(Bounding boxes with keypoints)
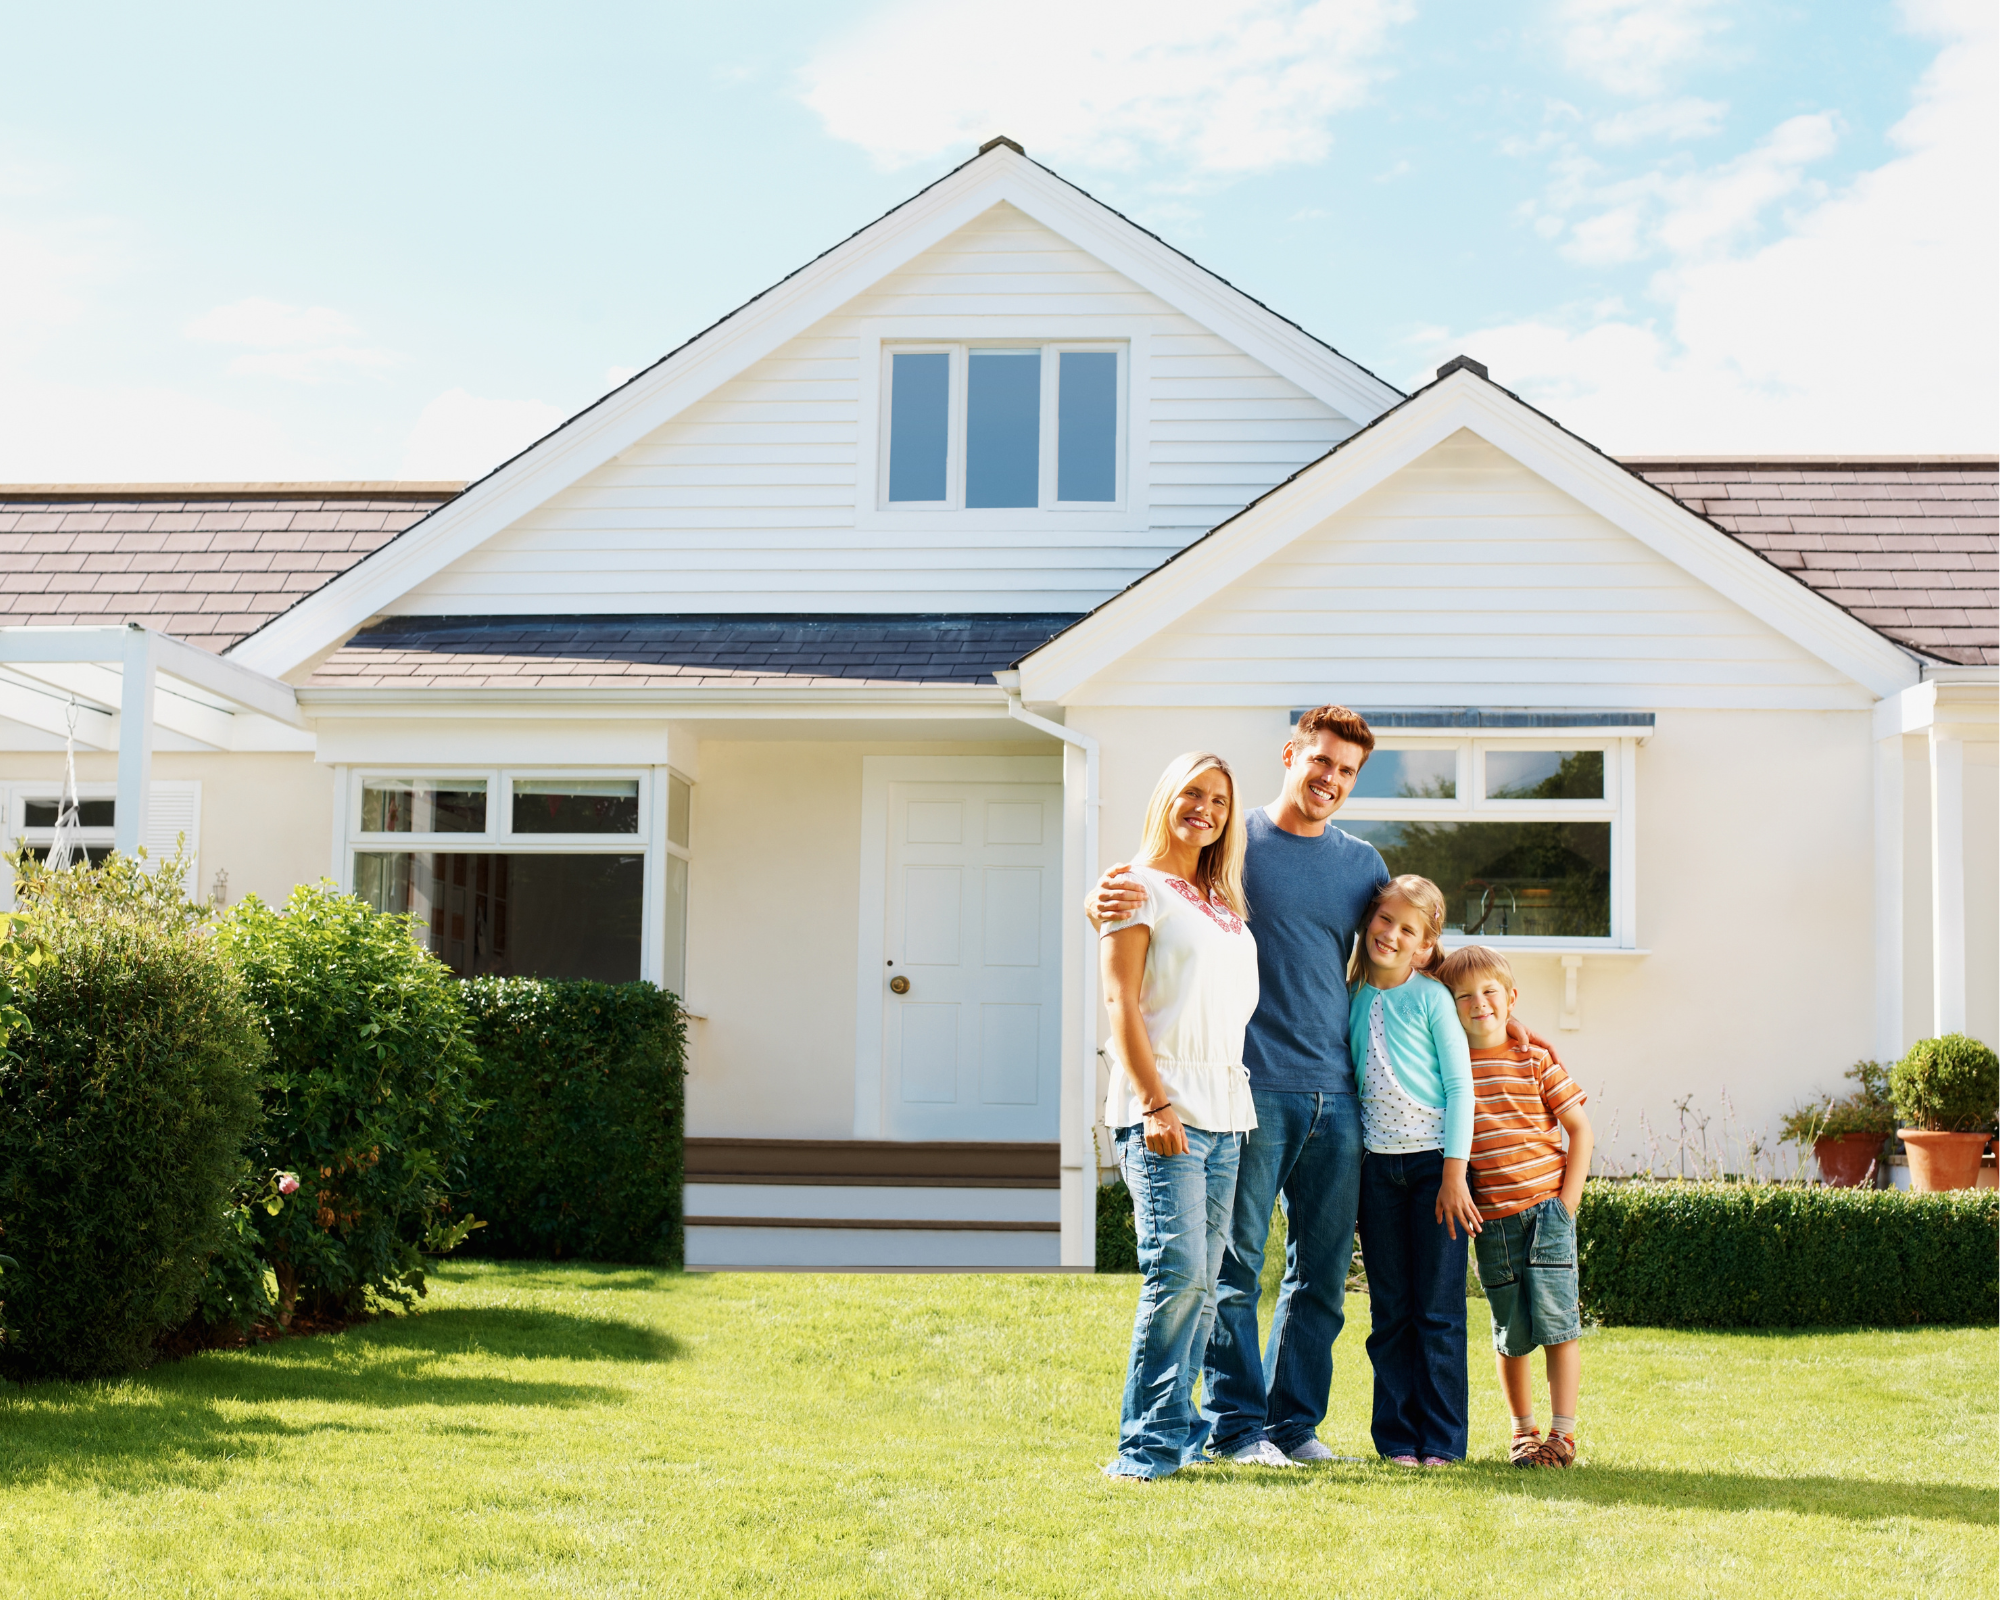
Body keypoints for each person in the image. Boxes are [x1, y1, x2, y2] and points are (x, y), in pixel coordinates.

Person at [1091, 705, 1387, 1467]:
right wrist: (1103, 899)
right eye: (1319, 760)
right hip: (1249, 1093)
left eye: (1346, 770)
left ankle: (1291, 1429)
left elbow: (1398, 954)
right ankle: (1232, 1427)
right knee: (1223, 1272)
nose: (1330, 779)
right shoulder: (1231, 845)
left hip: (1324, 1094)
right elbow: (1141, 917)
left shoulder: (1353, 868)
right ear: (1291, 754)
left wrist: (1488, 1016)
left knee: (1317, 1277)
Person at [1100, 751, 1260, 1481]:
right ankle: (1145, 1450)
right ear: (1166, 796)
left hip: (1225, 1111)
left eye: (1220, 801)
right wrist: (1154, 1101)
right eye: (1193, 793)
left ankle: (1180, 1434)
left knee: (1203, 1290)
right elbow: (1121, 1003)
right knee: (1178, 1277)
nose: (1206, 809)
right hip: (1165, 1109)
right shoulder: (1133, 888)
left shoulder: (1218, 900)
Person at [1439, 944, 1594, 1469]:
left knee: (1558, 1325)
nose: (1478, 1004)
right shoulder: (1451, 1065)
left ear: (1511, 999)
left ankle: (1563, 1435)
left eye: (1489, 993)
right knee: (1510, 1332)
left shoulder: (1534, 1059)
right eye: (1464, 997)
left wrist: (1565, 1208)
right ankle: (1523, 1432)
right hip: (1494, 1222)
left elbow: (1580, 1132)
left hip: (1546, 1213)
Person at [1347, 874, 1479, 1466]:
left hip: (1436, 1172)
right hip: (1378, 1173)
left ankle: (1444, 1443)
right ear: (1368, 919)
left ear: (1425, 946)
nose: (1391, 935)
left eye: (1408, 929)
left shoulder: (1430, 998)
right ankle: (1397, 1440)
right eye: (1385, 920)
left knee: (1439, 1312)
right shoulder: (1349, 993)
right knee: (1391, 1311)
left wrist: (1454, 1175)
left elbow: (1460, 1087)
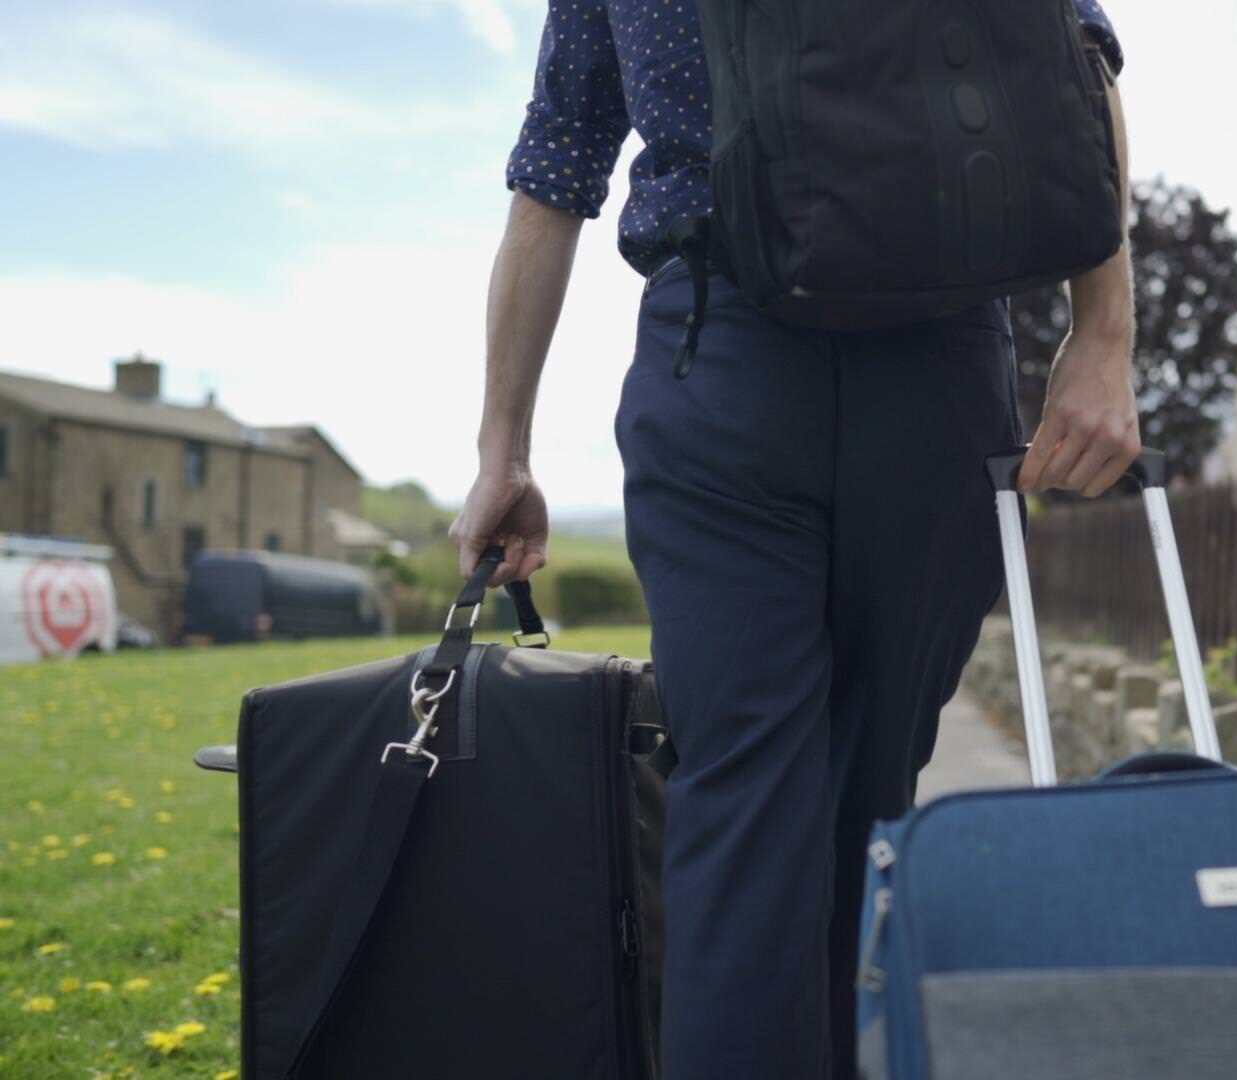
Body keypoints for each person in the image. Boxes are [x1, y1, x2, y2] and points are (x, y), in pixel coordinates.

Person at [449, 2, 1137, 1076]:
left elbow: (555, 173)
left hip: (718, 358)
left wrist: (505, 449)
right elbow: (1079, 65)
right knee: (867, 808)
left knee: (740, 812)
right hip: (942, 370)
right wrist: (1102, 341)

What the task requires:
The expected answer is each line of the records above that includes the string "ankle".

Solution below:
left ankle: (1291, 1429)
right ankle: (1232, 1427)
right ankle: (1145, 1450)
left ankle: (1180, 1434)
left ankle: (1563, 1435)
right ankle: (1523, 1432)
left ankle: (1444, 1443)
right ankle: (1397, 1440)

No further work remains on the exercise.